For many years, medical professionals have pressured parents of children with intersex conditions to consent to surgery to try to “fix” them. Not only do the surgeries not do what the doctors promise, they often lead to other difficulties, such as reduced sexual sensation, sexual dysfunction, scarring and chronic pain, and the assigned sex might not be how that person’s gender identity develops. Plus, there’s often a lot of fear, silence, secrecy, and shame around it.
Advocates for Informed Choice has been working to give parents and families the information they need to be able to make their decisions without being pressured by medical staff. Now, they’ve partnered with the Southern Poverty Law Center, and pro bono counsel for the private law firms of Janet, Jenner & Suggs and Steptoe & Johnson LLP to file a lawsuit against the South Carolina Department of Social Services, Greenville Hospital System, Medical University of South Carolina and individual employees for performing an irreversible and medically unnecessary surgery on an infant in the state’s care.
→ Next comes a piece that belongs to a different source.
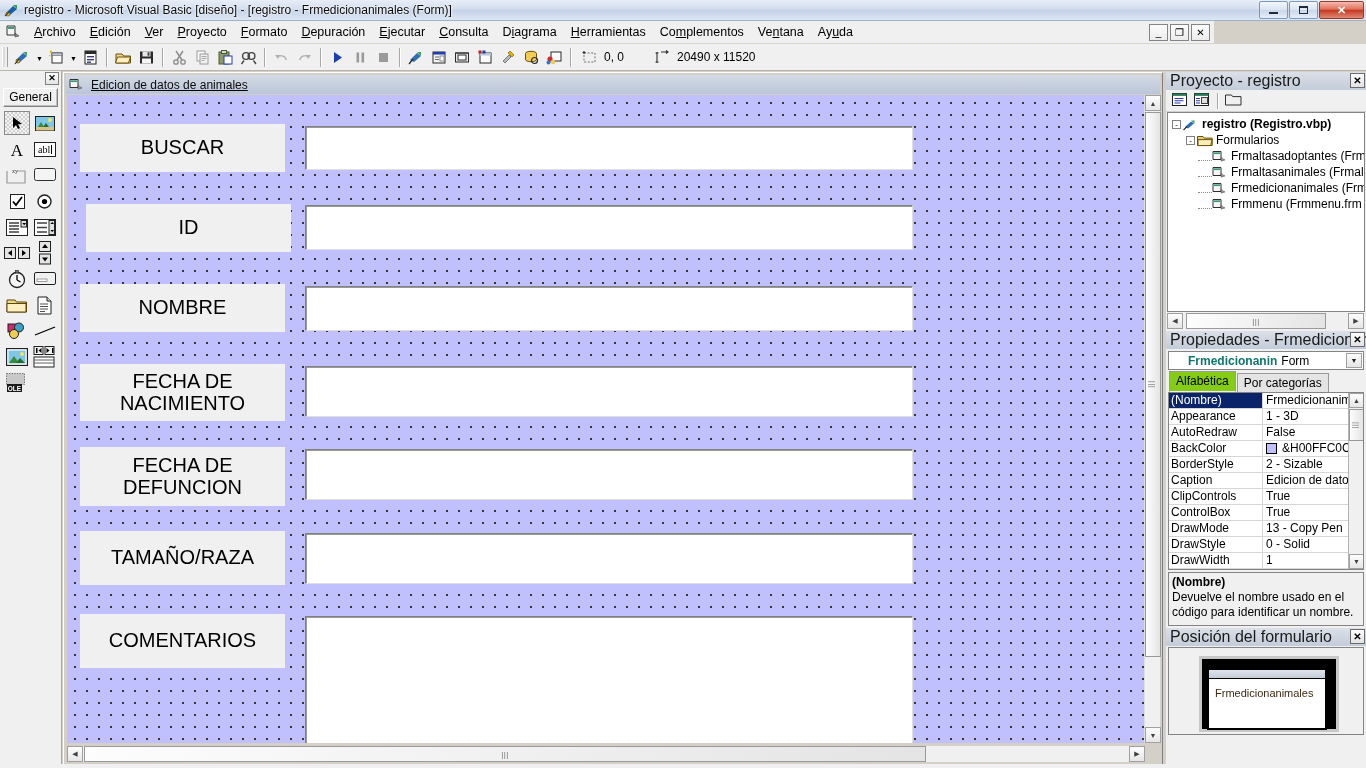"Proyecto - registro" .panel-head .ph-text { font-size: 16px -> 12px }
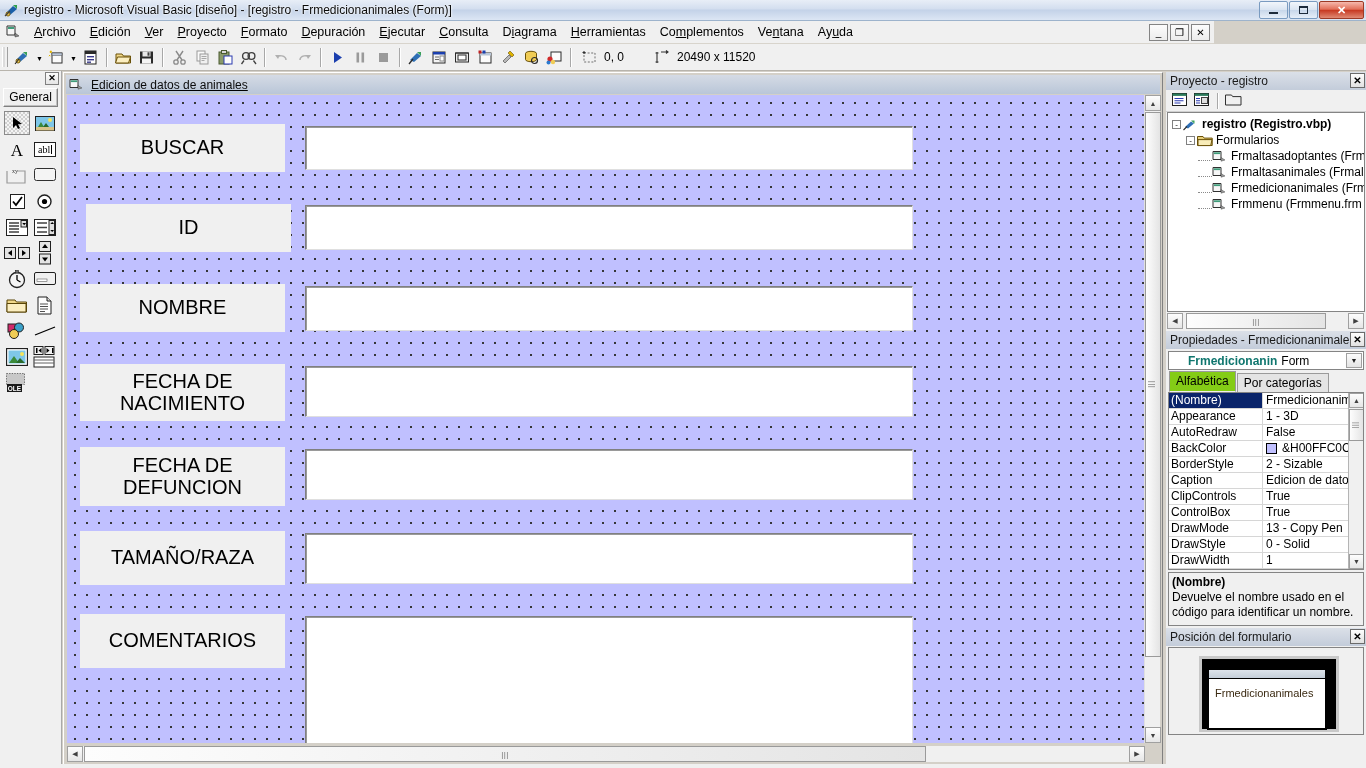"Alfabética" .prop-tab.active { background: #84cc16 -> #fde047 }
The child, M.C., was born with an intersex condition that resulted in sexual organs that could not be easily labeled as male or female. While they didn’t know what gender identity would eventually develop for M.C., the defendants performed surgery and removed his healthy phallus in order to make him a girl. At eight years old, M.C. has identified as a boy and shows signs of developing a male gender identity. Many of these surgeries are forced on children and their families without being medically necessary. It makes much more sense to assign a gender at birth, while also making room for the child to develop their ow gender identity and make their own decisions about their bodies.
According to the AIC press release:
The lawsuit charges that the defendants’ actions violated the Due Process Clause of the U.S. Constitution by subjecting M.C. to “a medically unnecessary surgery that altered M.C.’s body and permanently limits M.C.’s ability to procreate without notice or a hearing to determine whether the procedure was in M.C.’s best interest.”
The lawsuit also charges that the doctors committed medical malpractice by failing to obtain adequate informed consent before proceeding. The defendants told M.C.’s guardians to allow the sex assignment surgery but did not include information concerning the significant risks of the surgery or the alternative of not having surgery at all. Most important, they did not notify them the surgery itself was medically unnecessary.
It’s unfortunate that it takes something like this to change the medical system that has been harming so many people. But attitudes about gender and reinforcing the gender binary are slow to adapt to more current understandings of how bodies and gender work. I hope that this lawsuit will bring some much-needed attention to this issue and help people see that adults’ anxiety about gender differences doesn’t need to be imposed on the bodies of children.